Highlights & Insights¶
- Introduction of External Priors: Systematically introduces external priors (dictionaries) of training data into the LIC entropy model for the first time, complementing the limitations of relying solely on internal dependencies.
- No Extra Bit Overhead: The dictionary exists as shared network parameters at both the encoder and decoder ends, eliminating the need for per-image transmission like global tokens.
- Excellent Speed-Performance Trade-off: 193ms latency + SOTA BD-rate, significantly outperforming MLIC++ (772ms).
- Comparison with Global Tokens (Tab. 5): The dictionary with 128 entries performs better than 8 global tokens (-7.28% vs. -6.59%) because the dictionary can store common patterns across different images.
Limitations & Future Work¶
- The generalization of the dictionary to non-natural images (e.g., medical imaging, remote sensing images) has not been verified.

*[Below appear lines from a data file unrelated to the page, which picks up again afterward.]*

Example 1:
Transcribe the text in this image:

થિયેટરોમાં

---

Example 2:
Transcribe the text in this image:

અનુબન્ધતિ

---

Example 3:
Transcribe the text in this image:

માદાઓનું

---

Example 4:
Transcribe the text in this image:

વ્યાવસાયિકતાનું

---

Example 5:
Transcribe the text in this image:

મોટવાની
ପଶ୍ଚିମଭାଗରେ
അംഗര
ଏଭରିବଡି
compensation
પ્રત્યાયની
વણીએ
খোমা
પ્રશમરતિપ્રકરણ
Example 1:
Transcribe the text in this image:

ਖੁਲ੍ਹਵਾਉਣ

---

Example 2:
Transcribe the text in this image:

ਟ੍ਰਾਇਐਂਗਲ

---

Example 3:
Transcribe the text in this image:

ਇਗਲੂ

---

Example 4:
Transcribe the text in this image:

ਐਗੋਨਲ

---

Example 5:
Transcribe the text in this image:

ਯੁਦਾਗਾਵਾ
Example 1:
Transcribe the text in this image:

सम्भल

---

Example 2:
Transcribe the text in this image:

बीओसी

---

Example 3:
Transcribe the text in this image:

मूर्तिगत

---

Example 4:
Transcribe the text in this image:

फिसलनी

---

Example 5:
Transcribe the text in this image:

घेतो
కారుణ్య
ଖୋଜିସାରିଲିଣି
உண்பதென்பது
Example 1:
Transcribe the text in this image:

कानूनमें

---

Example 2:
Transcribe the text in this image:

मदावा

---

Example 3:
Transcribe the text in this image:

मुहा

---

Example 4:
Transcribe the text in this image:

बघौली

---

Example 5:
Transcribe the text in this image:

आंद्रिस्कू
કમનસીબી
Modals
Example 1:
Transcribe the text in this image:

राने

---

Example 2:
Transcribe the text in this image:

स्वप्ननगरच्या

- The current dictionary entries remain static; online adaptive updating might further increase compression efficiency in specific domains.
- Only MSE is used as the distortion metric; optimization for perceptual quality (MS-SSIM, LPIPS) has not yet been explored.
- The asymmetric design of the encoder/decoder (different channel numbers at different stages) is effective but lacks systematic search (e.g., NAS).
Related Work & Insights¶
- MLIC++ (Jiang et al.): Currently achieves the strongest BD-rate but suffers from excessive latency; this work surpasses its performance while maintaining speed advantages.
- Kim et al. (global token): Capture global information using 8 learnable tokens, which require transmission; the proposed dictionary design is superior.
- CompressAI: A unified LIC evaluation framework.
- Inspiration: The paradigm of dictionary learning + cross-attention can be generalized to temporal entropy models for video compression, point cloud compression, and other fields.
Rating¶
⭐⭐⭐⭐ — Clear methodology, extensive experiments, reaching SOTA in both performance and efficiency. The innovation lies in introducing dictionary priors to the entropy model, which is a novel and practical direction.